Records from a collection:
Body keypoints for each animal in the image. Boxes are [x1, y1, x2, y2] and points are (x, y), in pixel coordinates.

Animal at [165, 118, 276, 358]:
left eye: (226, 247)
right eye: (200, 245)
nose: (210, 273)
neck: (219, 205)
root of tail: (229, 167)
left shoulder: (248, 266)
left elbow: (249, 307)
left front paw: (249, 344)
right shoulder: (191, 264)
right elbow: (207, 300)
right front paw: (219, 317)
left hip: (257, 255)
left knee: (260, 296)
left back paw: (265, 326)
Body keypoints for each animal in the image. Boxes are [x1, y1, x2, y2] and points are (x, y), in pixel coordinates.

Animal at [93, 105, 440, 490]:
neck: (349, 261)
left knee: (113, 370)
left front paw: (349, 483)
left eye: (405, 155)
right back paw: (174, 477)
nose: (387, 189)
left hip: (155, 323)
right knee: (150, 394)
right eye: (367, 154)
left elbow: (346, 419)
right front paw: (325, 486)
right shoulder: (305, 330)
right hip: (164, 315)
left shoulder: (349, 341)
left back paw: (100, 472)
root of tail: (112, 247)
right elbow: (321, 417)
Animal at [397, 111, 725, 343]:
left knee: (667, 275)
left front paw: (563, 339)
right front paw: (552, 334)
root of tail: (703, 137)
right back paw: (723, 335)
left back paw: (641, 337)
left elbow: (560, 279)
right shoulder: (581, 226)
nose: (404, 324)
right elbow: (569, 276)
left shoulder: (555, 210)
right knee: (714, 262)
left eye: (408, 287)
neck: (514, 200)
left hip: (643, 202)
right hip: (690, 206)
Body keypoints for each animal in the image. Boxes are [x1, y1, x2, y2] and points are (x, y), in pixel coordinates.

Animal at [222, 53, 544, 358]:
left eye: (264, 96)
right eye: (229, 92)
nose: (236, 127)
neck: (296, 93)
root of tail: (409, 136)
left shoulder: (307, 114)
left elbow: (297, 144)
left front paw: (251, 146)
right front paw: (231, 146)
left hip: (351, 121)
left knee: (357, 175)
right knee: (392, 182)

▶ WHAT TO WORK ON
Find the word "knee" in the entries and show each line where it is found.

▶ SOLVED PROBLEM
left knee: (260, 296)
left knee: (113, 370)
right knee: (150, 394)
left knee: (667, 275)
right knee: (714, 262)
left knee: (357, 175)
right knee: (392, 182)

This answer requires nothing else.